Mudanças de valor mínimo já eram esperadas
Com os resultados do julgamento do TCU, integrantes do governo e da Eletrobras veem um cenário positivo para a capitalização da Eletrobras ainda neste ano.
A determinação do relator em revisar os valores mínimos das ações já era esperado e não despertou maiores preocupações, como adiantou o político epbr nesta última segunda (18).
Uma mudança na metodologia de cálculo dos preços das ações e do próprio valuation da companhia não impacta o calendário da privatização, já que a etapa de precificação é feita pelo BNDES após o aval do TCU.
Pedido de vistas maior poderia ter impactado negativamente a capitalização
O Executivo já contava com um pedido de vistas do ministro Vital do Rêgo, que se opôs ao processo de privatização da Eletrobras desde o primeiro julgamento no TCU, mas não esperava um pedido de 60 dias.

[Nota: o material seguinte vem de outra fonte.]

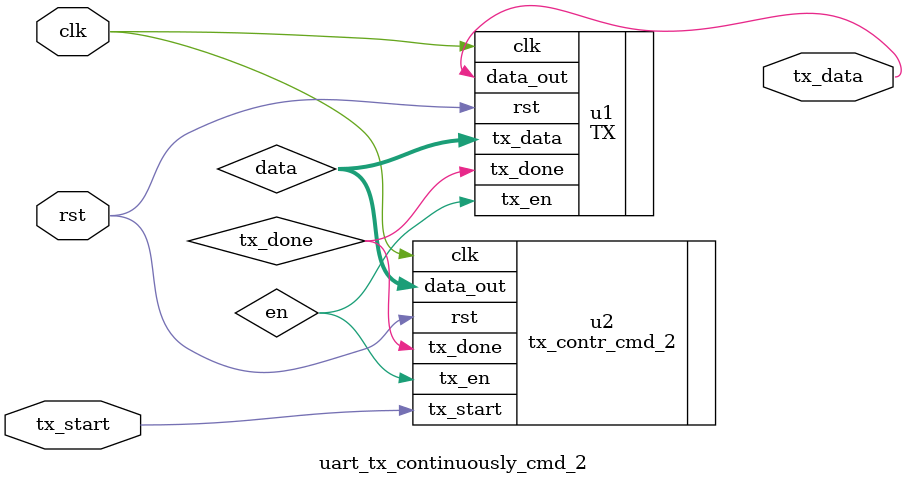
<source format=v>
`timescale 1ns / 1ps


module uart_tx_continuously_cmd_2(
	input clk,
	input rst,
	input tx_start,
	output tx_data
    );
	
	wire [7:0] data;
	wire en;
	wire tx_done;

	
	
	TX u1(
    .clk(clk),
    .rst(rst),
    .tx_data(data),
    .tx_en(en),
	.tx_done(tx_done),
    .data_out(tx_data)
    );
	
	
	tx_contr_cmd_2 u2(
	.clk(clk),
	.rst(rst),
	.tx_start(tx_start),
	.tx_done(tx_done),
	.tx_en(en),
	.data_out(data)
    );

endmodule


</source>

Após ter sido pressionado pelos seus pares, inclusive com discussões para se alterar o regimento do TCU e diminuir o prazo, o próprio ministro desistiu e aceitou o prazo de 20 dias para avaliar o processo e encontrar eventuais inconsistências.
Não sem criticar a pressão do governo e do mercado por uma decisão célere da corte de contas.
“Essa questão de privatiza ou não, isso é problema do governo […]. O que eu não posso é abdicar do meu cumprimento do Artigo 70 da constituição em que determina o controle externo desse Tribunal para assuntos de interesse da União na área administrativa. Nós somos instados a oferecer segurança jurídica de um projeto de governo antes mesmo de sua execução por causa de uma ‘janela de oportunidades'”, enfatizou Vital.
A pressão por correr com a aprovação do processo por conta do momento também foi alvo de críticas do ministro Bruno Dantas.
“Se percebe um discurso ad terrorem de que se o tribunal não concluir o prazo até o dia 27 o mundo vai acabar. Essa informação não é verdadeira. Existe uma janela de oportunidade de fundos internacionais, de capitais que podem afluir esses recursos para a aquisição de papéis da Eletrobras, mas nem de longe uma concessão de prazo de 20, 30 dias a um ministro da Corte pode inviabilizar essa capitalização”, disse.
O dia 27 de abril era considerado pelo governo como data limite para manter de pé o planejamento inicial e realizar a capitalização na primeira quinzena de maio.
Porém, com a finalização da análise do TCU em maio, o Executivo espera poder reagendar o processo da privatização da Eletrobras para meados de julho — uma data já prevista com a possibilidade de um pedido de vistas.
Já o período de dois meses para uma nova avaliação, caso tivesse vingado, poderia jogar a data da oferta de ações para agosto e o clima eleitoral do segundo semestre poderia afetar de forma mais direta a capitalização.